Continue the passage about free-range values and the care and killing of laboratory animals, picking up after its final sentence.

>> begin Given text

Here emerge values of free-range that speak to both the life of the bird and the financial gain that is extracted by producers and retailers from appearing to speak to and privilege the valuing of the bird’s life. It appears that it is easier to kill animals when one can be assured that one has recognised their right to live and be according to their natures—chickens, cows, pigs, and rats. Evidently, it is also easier for producers to kill on people’s behalf when the value of life coincides with the monetary value that can be drawn from such a product. In this book, and particularly in chapter 5, I examine the practices of care that I saw appearing in the lab and the values that are given to them. These included the value that was accorded to the good rat or mouse life, the value such a life offers to the practice of ‘good science’ in terms of the validity of data and the reliability of results, and the value that scientists might draw from appearing to be good, responsible killers.

>> end Given text
>> begin Source data

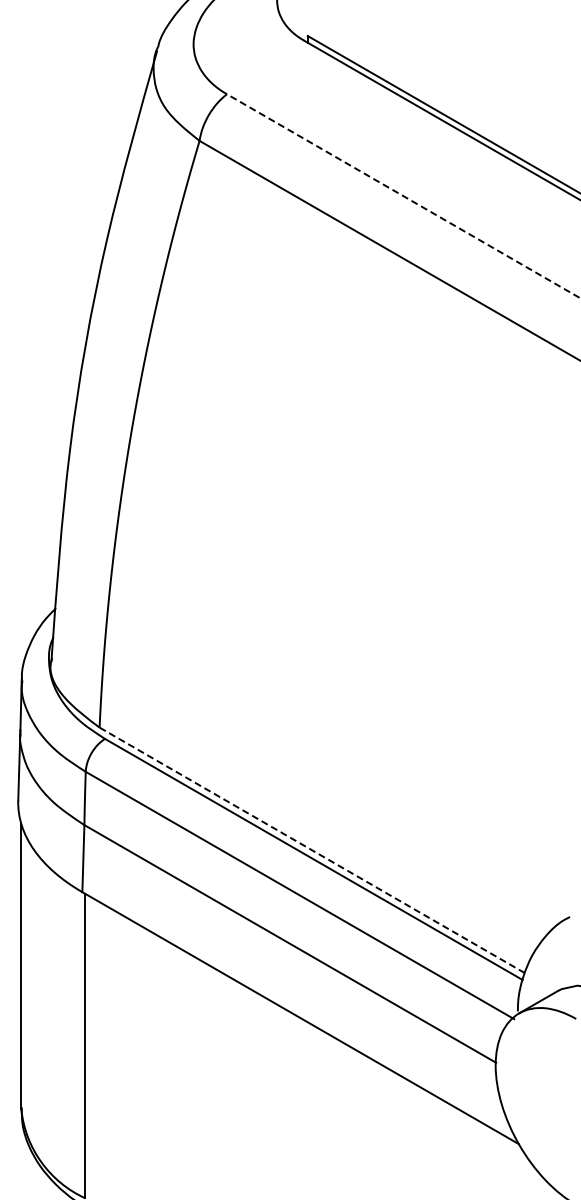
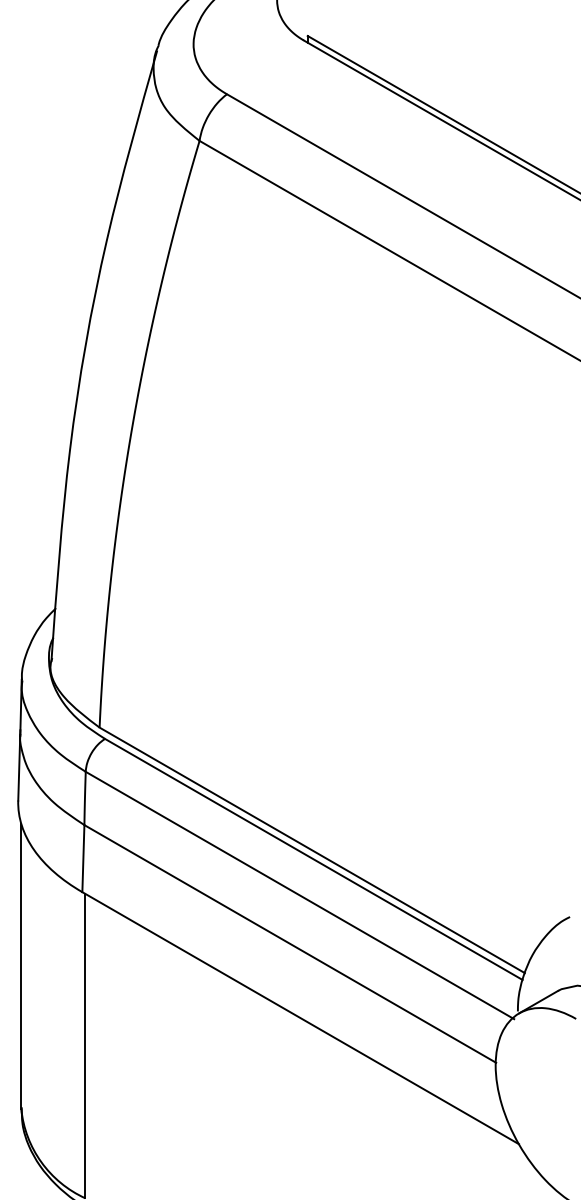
line at (403, 196): dashed -> solid
line at (312, 850): dashed -> solid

>> end Source data

Response to this task -
In attending to these values and ways of valuing, calculi emerge. In the practices of caring that persisted in the recognition of mundane kinship, a calculus of caring became evident. Even in the shadow of the calculus of death that persists in the laboratory, wherein mice and rats are valued in hierarchical relation to humans and can be killed to benefit them, rats and mice yet presented to science a cost for their sacrifice—a cost that was recognised and met in the laboratory by the provision of speci-ally specific caring regimes in the relations of mundane kinship.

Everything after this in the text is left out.